- [WHAT YOU NEED TO DO] In duplicating the lines below, keep every word unchanged and drop the pictures.

- [DATA FOR THE TASK]
================================

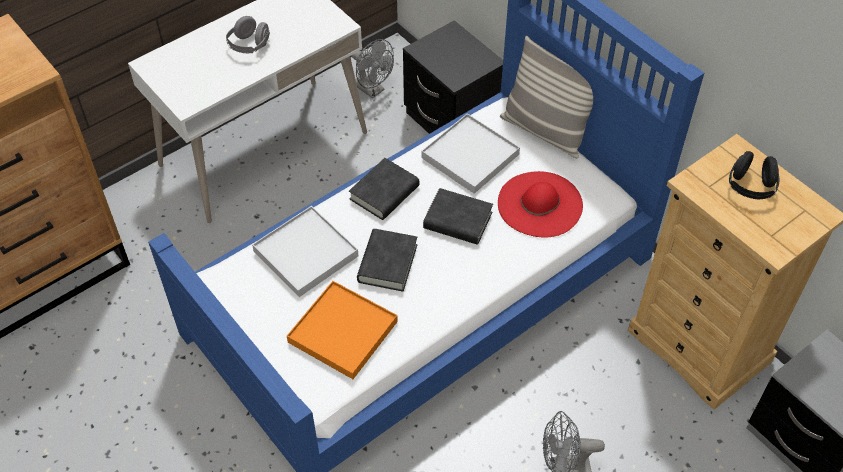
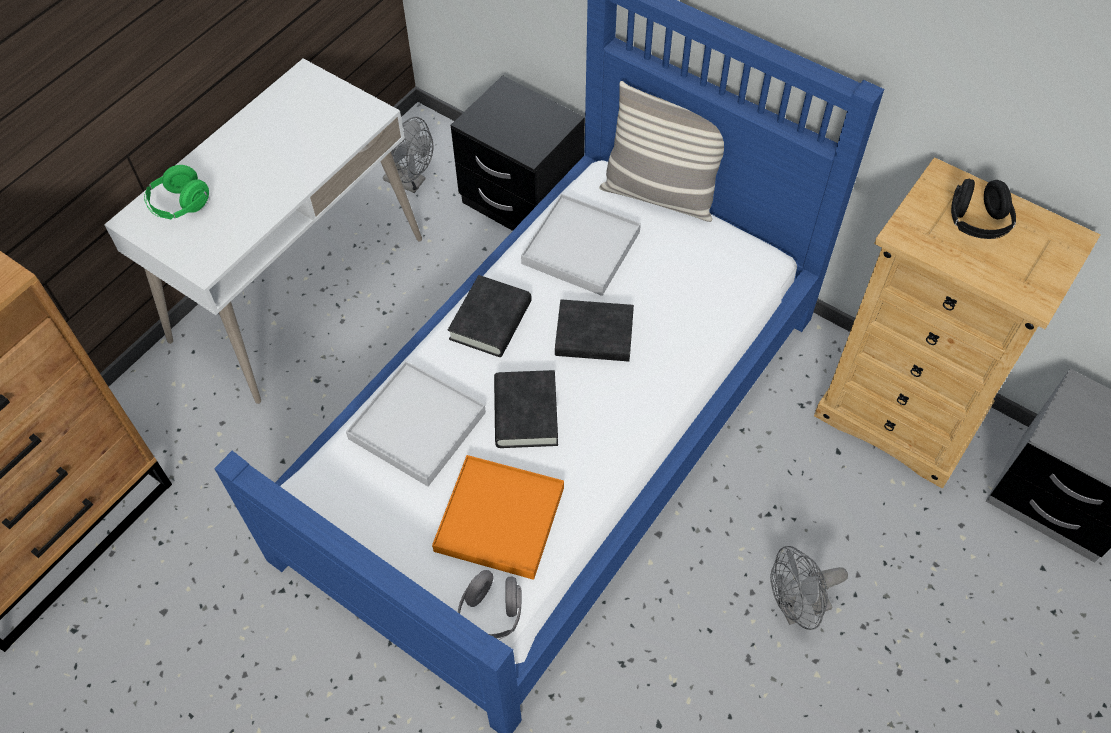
camera: 15 degrees left, 5 degrees up
grey headphones [226,16,270,53] -> grey headphones moved to [458,570,521,640]
red hat [498,171,583,237] -> none
none -> green headphones [144,165,209,219]

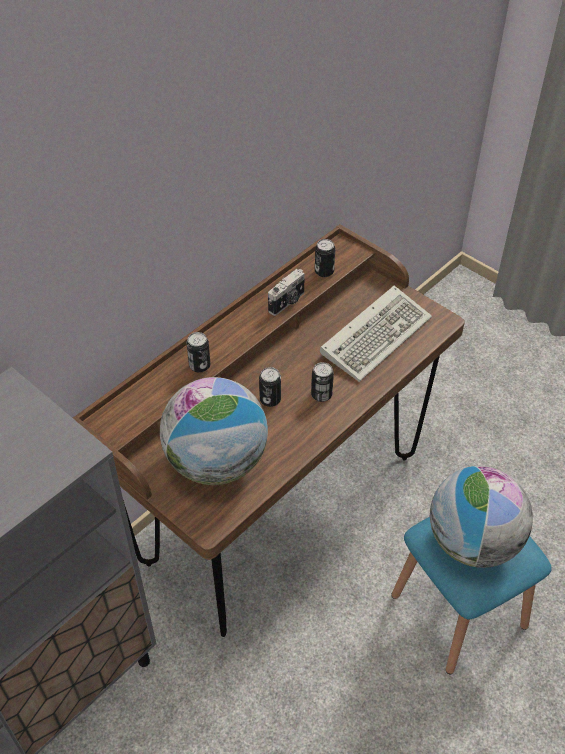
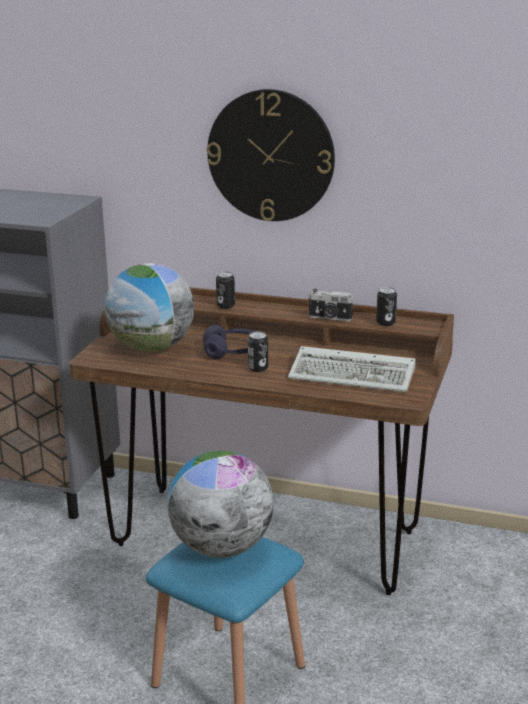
camera: 65 degrees right, 25 degrees down
can [259,367,281,407] -> purple headphones [203,325,256,359]
none -> wall clock [207,89,335,221]

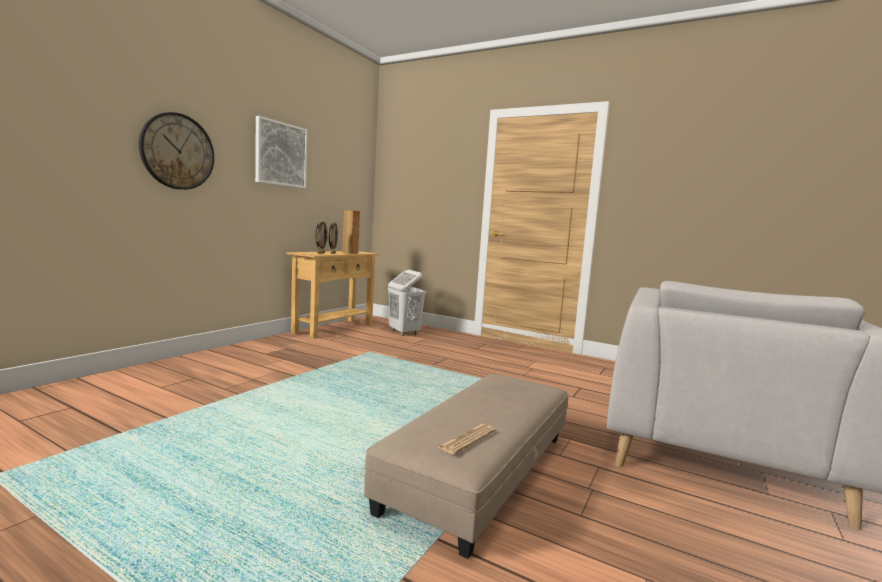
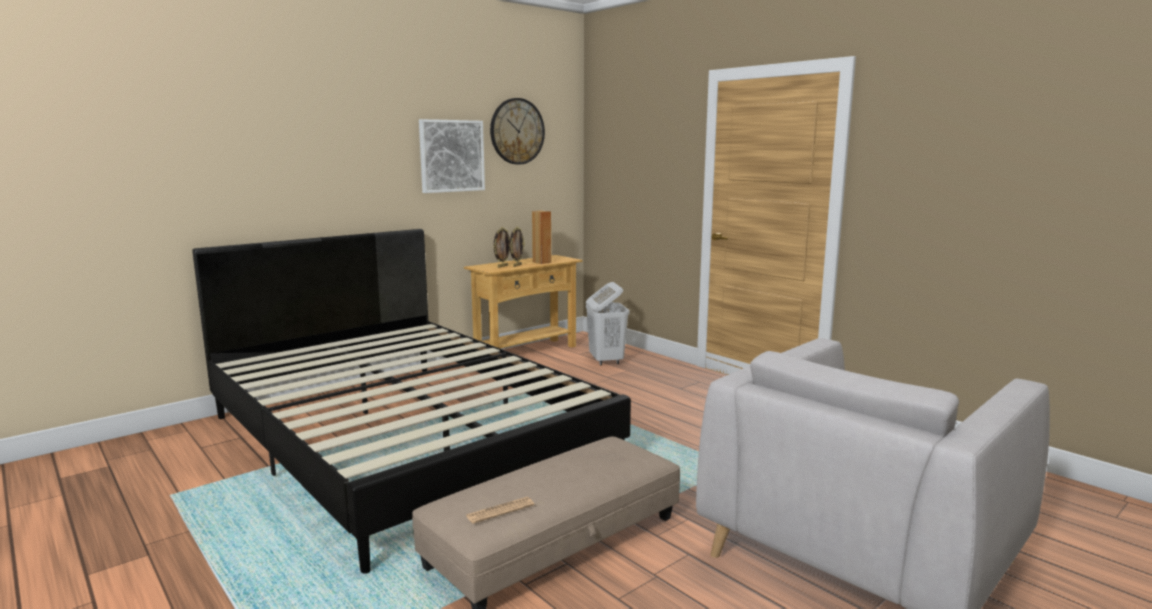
camera: 20 degrees right, 5 degrees up
wall clock [139,112,214,190] -> wall clock moved to [490,98,545,165]
none -> black bed [192,229,631,574]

================================

- [EXPECTED ANSWER]
camera: 15 degrees left, 5 degrees up
grey headphones [226,16,270,53] -> grey headphones moved to [458,570,521,640]
red hat [498,171,583,237] -> none
none -> green headphones [144,165,209,219]

camera: 65 degrees right, 25 degrees down
can [259,367,281,407] -> purple headphones [203,325,256,359]
none -> wall clock [207,89,335,221]

camera: 20 degrees right, 5 degrees up
wall clock [139,112,214,190] -> wall clock moved to [490,98,545,165]
none -> black bed [192,229,631,574]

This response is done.